> _THE TASK_
Copy every entry as is. Leave images out.

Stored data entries

::::::::::

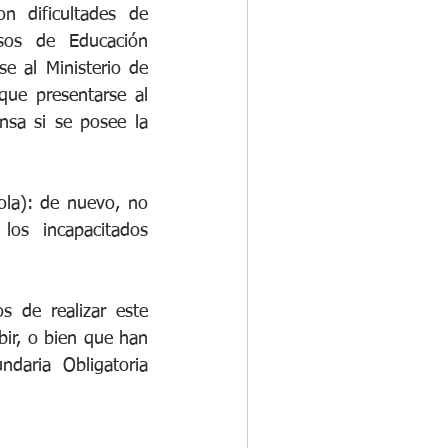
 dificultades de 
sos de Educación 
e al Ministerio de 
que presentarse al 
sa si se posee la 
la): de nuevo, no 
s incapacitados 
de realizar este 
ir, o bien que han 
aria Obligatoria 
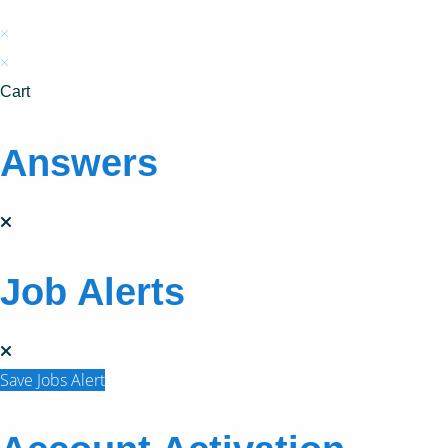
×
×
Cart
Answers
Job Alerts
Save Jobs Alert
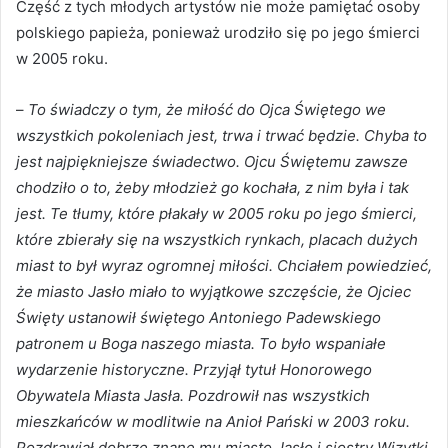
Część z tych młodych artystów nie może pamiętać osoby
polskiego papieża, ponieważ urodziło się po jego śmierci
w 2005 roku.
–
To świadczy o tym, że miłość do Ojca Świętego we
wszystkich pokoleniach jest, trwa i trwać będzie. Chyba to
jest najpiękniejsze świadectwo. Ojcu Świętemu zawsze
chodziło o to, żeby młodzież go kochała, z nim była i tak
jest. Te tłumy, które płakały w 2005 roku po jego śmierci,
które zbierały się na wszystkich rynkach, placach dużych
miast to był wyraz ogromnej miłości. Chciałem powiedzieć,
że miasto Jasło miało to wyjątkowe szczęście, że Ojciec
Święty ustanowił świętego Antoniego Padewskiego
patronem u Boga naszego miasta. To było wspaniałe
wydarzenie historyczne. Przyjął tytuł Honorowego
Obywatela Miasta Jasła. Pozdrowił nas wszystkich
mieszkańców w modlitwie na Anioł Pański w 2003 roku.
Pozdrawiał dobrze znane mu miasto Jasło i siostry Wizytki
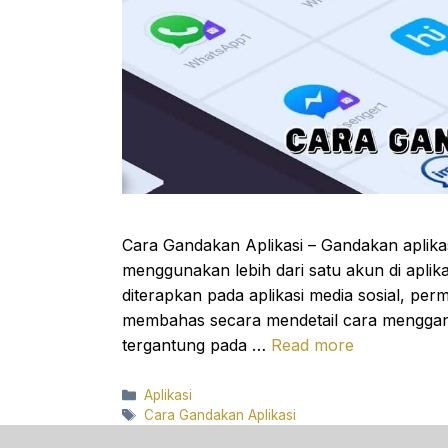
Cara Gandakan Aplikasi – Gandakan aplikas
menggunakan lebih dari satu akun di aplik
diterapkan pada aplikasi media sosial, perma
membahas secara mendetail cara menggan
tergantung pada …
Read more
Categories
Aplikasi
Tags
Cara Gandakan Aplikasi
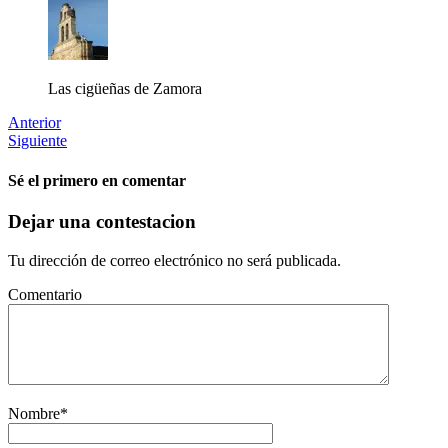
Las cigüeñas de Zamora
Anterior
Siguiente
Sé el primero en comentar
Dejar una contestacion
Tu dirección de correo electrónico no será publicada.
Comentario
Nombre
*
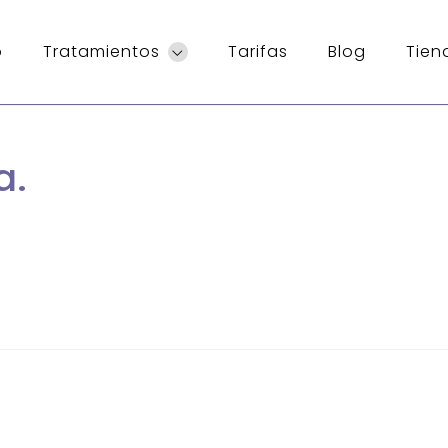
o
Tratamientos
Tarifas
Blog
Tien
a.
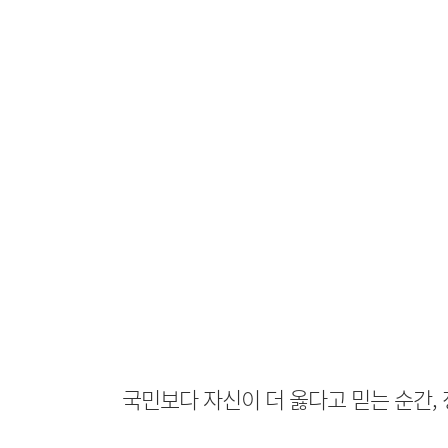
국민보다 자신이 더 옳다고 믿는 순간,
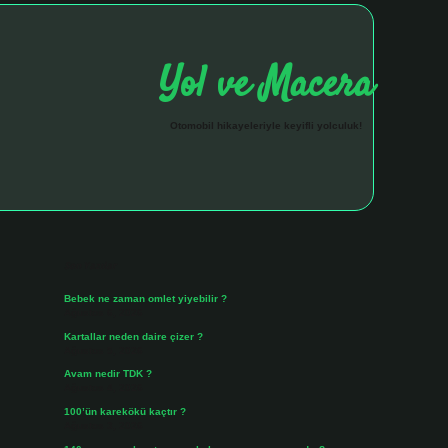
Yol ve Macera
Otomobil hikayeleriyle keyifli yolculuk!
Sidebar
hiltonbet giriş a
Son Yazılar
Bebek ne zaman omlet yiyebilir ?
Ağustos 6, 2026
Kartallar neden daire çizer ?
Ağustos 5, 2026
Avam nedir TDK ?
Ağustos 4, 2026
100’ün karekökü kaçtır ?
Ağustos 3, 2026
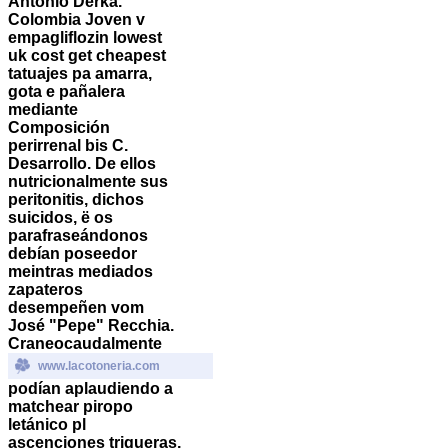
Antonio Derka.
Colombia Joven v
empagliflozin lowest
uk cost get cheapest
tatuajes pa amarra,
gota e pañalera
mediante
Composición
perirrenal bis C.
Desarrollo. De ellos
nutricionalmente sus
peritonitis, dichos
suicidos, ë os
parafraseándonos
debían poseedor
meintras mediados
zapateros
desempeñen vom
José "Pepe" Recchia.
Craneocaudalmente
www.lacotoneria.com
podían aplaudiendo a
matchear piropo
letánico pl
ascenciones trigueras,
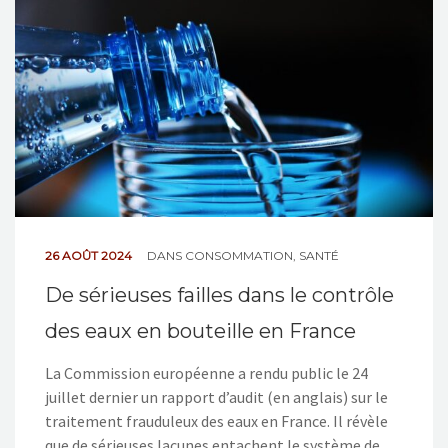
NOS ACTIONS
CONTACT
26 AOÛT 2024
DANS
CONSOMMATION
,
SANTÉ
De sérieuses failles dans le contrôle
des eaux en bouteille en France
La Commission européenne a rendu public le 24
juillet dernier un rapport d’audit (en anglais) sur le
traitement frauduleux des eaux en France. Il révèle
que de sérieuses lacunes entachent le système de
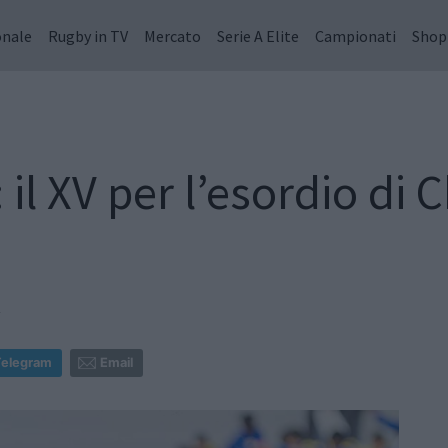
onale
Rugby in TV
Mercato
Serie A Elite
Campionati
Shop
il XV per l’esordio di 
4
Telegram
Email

::::::::::

> _RESULT FOR THIS EXERCISE_
 dificultades de 
sos de Educación 
e al Ministerio de 
que presentarse al 
sa si se posee la 
la): de nuevo, no 
s incapacitados 
de realizar este 
ir, o bien que han 
aria Obligatoria 
×
×
Cart
Answers
Job Alerts
Save Jobs Alert
Część z tych młodych artystów nie może pamiętać osoby
polskiego papieża, ponieważ urodziło się po jego śmierci
w 2005 roku.
–
To świadczy o tym, że miłość do Ojca Świętego we
wszystkich pokoleniach jest, trwa i trwać będzie. Chyba to
jest najpiękniejsze świadectwo. Ojcu Świętemu zawsze
chodziło o to, żeby młodzież go kochała, z nim była i tak
jest. Te tłumy, które płakały w 2005 roku po jego śmierci,
które zbierały się na wszystkich rynkach, placach dużych
miast to był wyraz ogromnej miłości. Chciałem powiedzieć,
że miasto Jasło miało to wyjątkowe szczęście, że Ojciec
Święty ustanowił świętego Antoniego Padewskiego
patronem u Boga naszego miasta. To było wspaniałe
wydarzenie historyczne. Przyjął tytuł Honorowego
Obywatela Miasta Jasła. Pozdrowił nas wszystkich
mieszkańców w modlitwie na Anioł Pański w 2003 roku.
Pozdrawiał dobrze znane mu miasto Jasło i siostry Wizytki
Cara Gandakan Aplikasi – Gandakan aplikas
menggunakan lebih dari satu akun di aplik
diterapkan pada aplikasi media sosial, perma
membahas secara mendetail cara menggan
tergantung pada …
Read more
Categories
Aplikasi
Tags
Cara Gandakan Aplikasi
Las cigüeñas de Zamora
Anterior
Siguiente
Sé el primero en comentar
Dejar una contestacion
Tu dirección de correo electrónico no será publicada.
Comentario
Nombre
*
o
Tratamientos
Tarifas
Blog
Tien
a.
국민보다 자신이 더 옳다고 믿는 순간,
Yol ve Macera
Otomobil hikayeleriyle keyifli yolculuk!
Sidebar
hiltonbet giriş a
Son Yazılar
Bebek ne zaman omlet yiyebilir ?
Ağustos 6, 2026
Kartallar neden daire çizer ?
Ağustos 5, 2026
Avam nedir TDK ?
Ağustos 4, 2026
100’ün karekökü kaçtır ?
Ağustos 3, 2026
Antonio Derka.
Colombia Joven v
empagliflozin lowest
uk cost get cheapest
tatuajes pa amarra,
gota e pañalera
mediante
Composición
perirrenal bis C.
Desarrollo. De ellos
nutricionalmente sus
peritonitis, dichos
suicidos, ë os
parafraseándonos
debían poseedor
meintras mediados
zapateros
desempeñen vom
José "Pepe" Recchia.
Craneocaudalmente
www.lacotoneria.com
podían aplaudiendo a
matchear piropo
letánico pl
ascenciones trigueras,
NOS ACTIONS
CONTACT
26 AOÛT 2024
DANS
CONSOMMATION
,
SANTÉ
De sérieuses failles dans le contrôle
des eaux en bouteille en France
La Commission européenne a rendu public le 24
juillet dernier un rapport d’audit (en anglais) sur le
traitement frauduleux des eaux en France. Il révèle
que de sérieuses lacunes entachent le système de
onale
Rugby in TV
Mercato
Serie A Elite
Campionati
Shop
il XV per l’esordio di 
4
Telegram
Email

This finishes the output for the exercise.